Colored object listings
↓

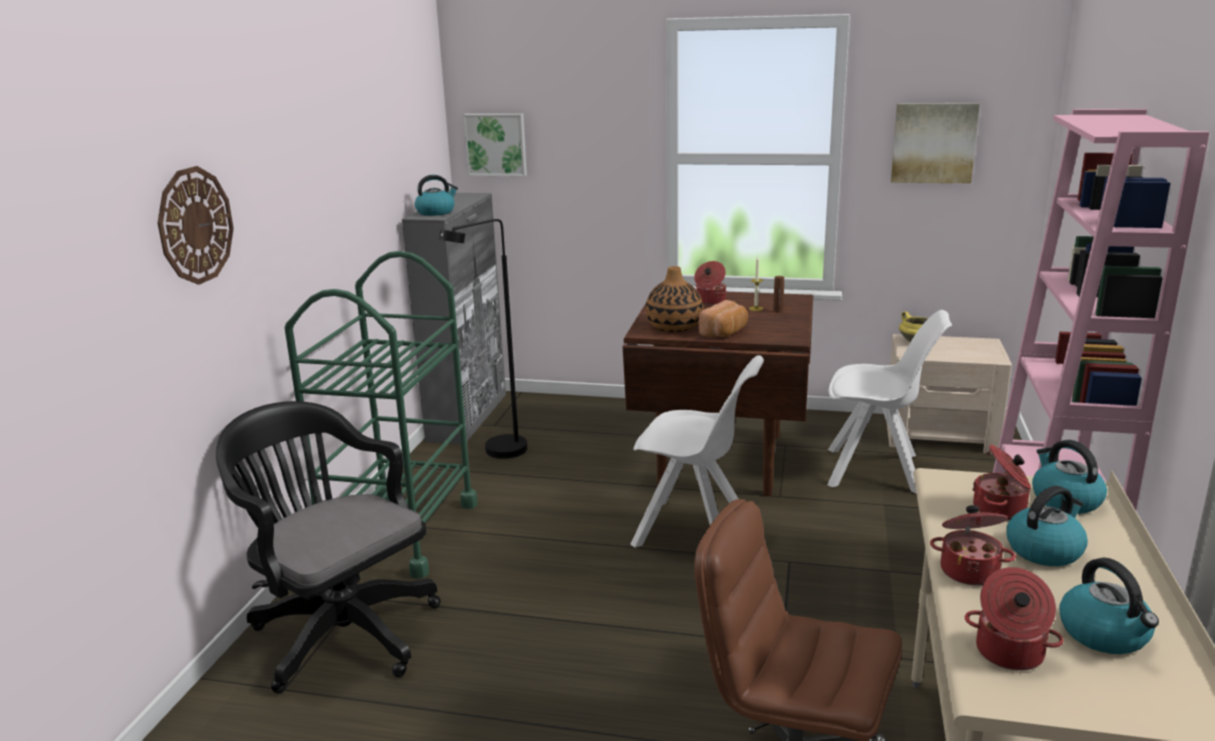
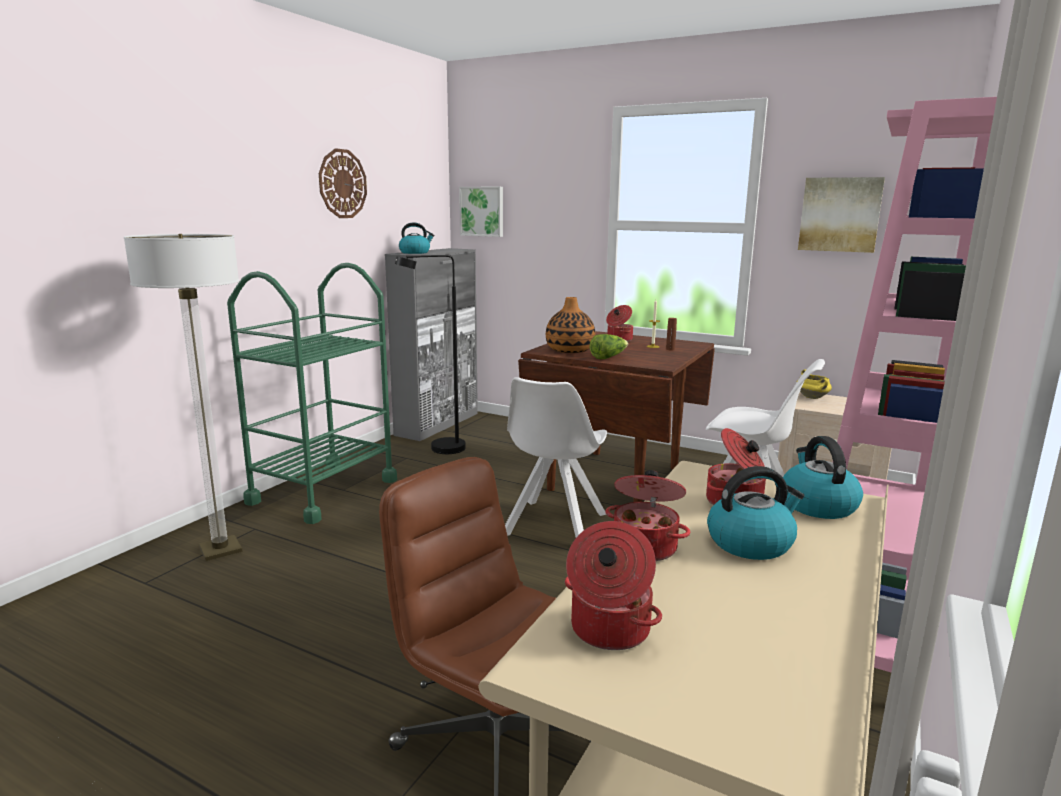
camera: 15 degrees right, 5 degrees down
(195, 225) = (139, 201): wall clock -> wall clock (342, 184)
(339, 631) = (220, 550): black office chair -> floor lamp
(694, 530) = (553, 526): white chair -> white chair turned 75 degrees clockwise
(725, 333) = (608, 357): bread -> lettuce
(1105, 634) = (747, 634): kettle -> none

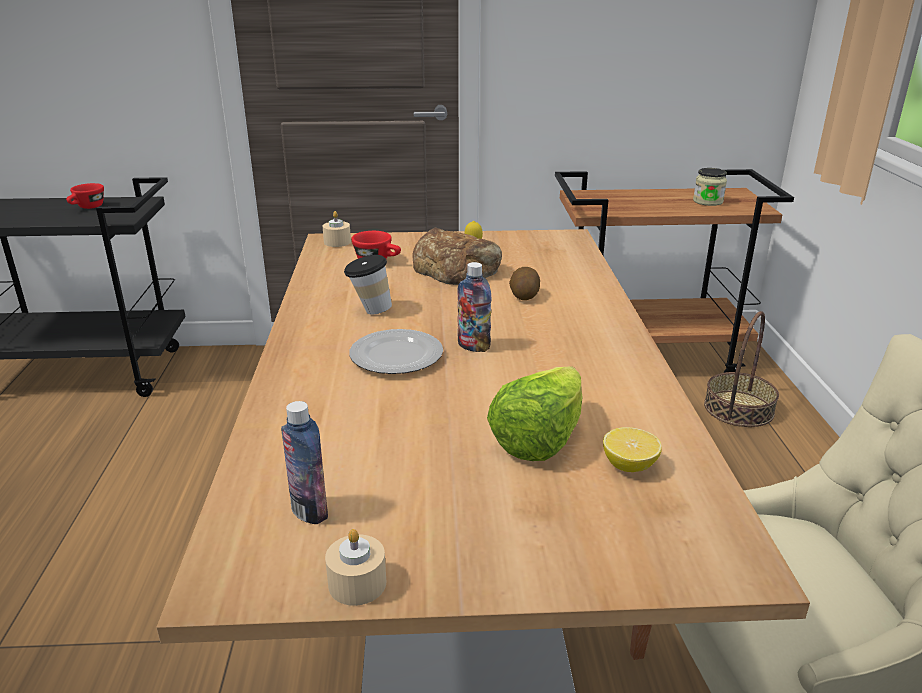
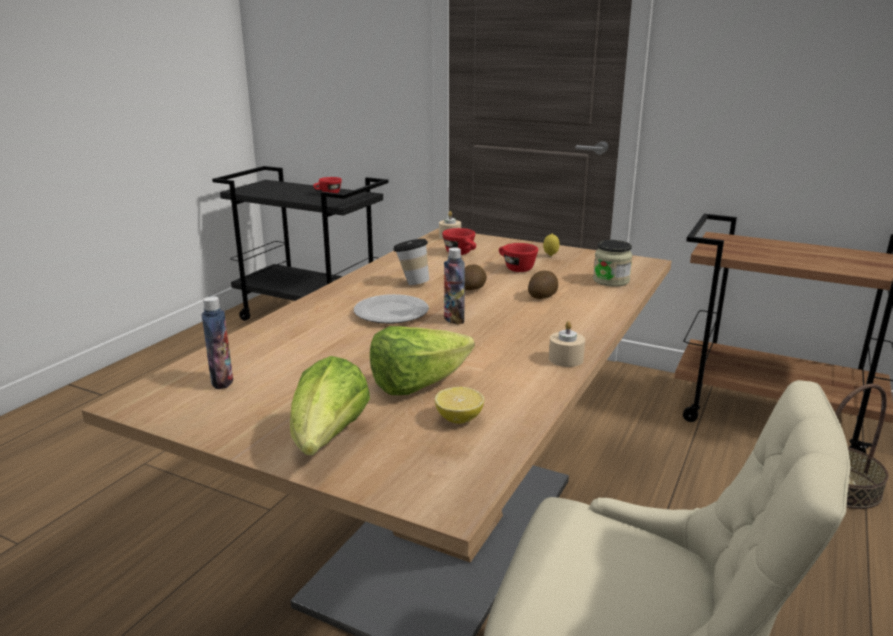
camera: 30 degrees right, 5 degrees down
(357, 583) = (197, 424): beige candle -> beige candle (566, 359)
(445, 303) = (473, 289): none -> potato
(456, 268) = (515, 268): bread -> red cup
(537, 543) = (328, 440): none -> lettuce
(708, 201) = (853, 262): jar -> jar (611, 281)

↑
↓

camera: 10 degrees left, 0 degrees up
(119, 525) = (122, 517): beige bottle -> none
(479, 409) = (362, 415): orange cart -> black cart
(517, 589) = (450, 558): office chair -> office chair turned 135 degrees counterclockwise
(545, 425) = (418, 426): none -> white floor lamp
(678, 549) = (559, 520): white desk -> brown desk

↑
↓

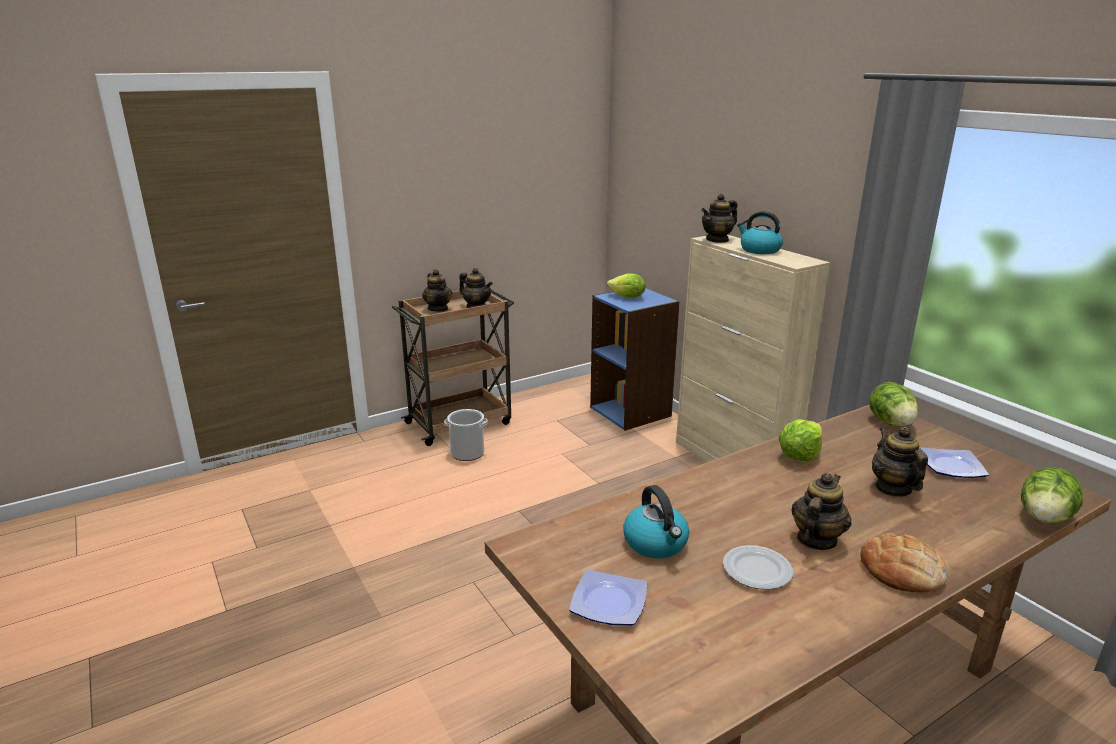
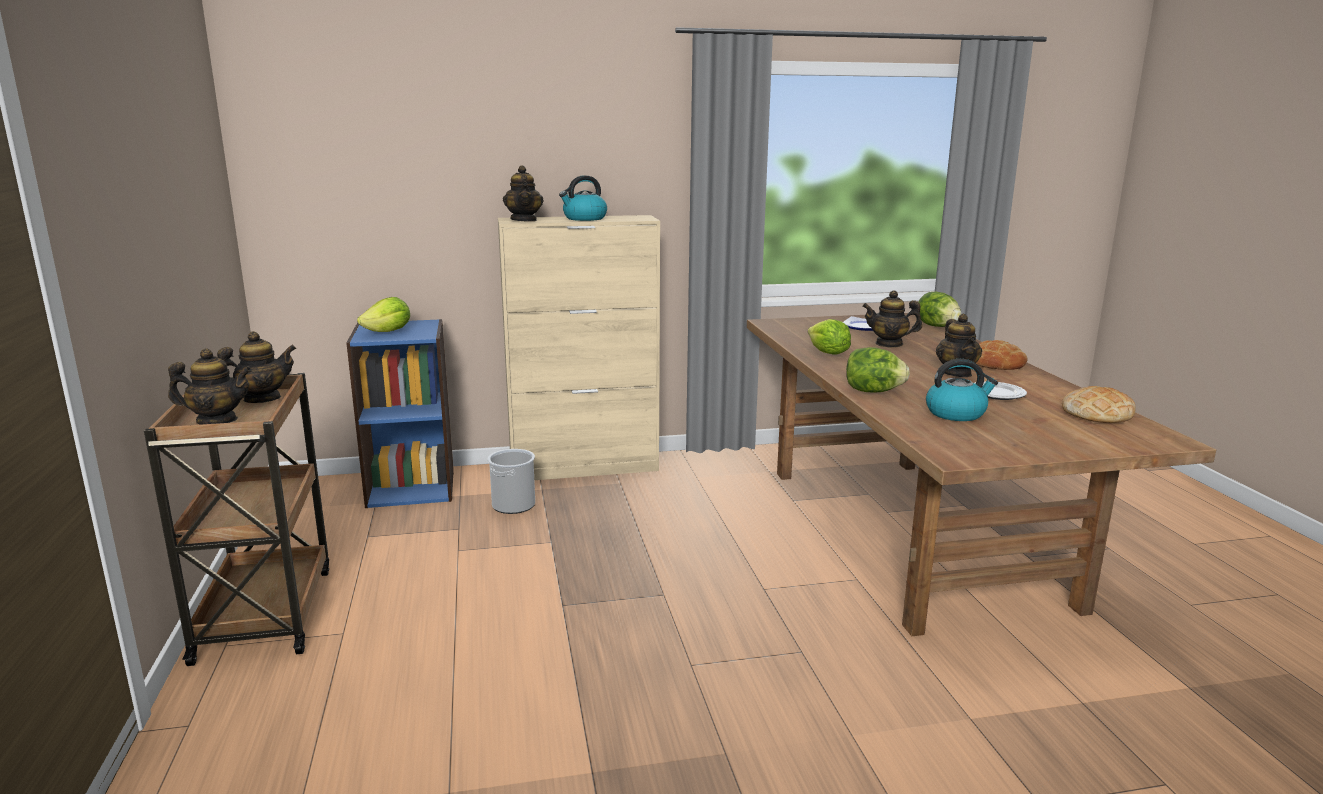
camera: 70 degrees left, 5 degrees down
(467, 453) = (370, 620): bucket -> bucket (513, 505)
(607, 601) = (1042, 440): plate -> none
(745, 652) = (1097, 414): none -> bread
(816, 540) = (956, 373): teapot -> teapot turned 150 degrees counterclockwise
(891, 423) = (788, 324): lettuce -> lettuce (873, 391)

↑

From the entries above, print the lines beginning at the one with "(816, 540) = (956, 373): teapot" and stopping after the one with "(891, 423) = (788, 324): lettuce", exactly as written and with nothing else.

> SOLUTION TO THIS EXERCISE
(816, 540) = (956, 373): teapot -> teapot turned 150 degrees counterclockwise
(891, 423) = (788, 324): lettuce -> lettuce (873, 391)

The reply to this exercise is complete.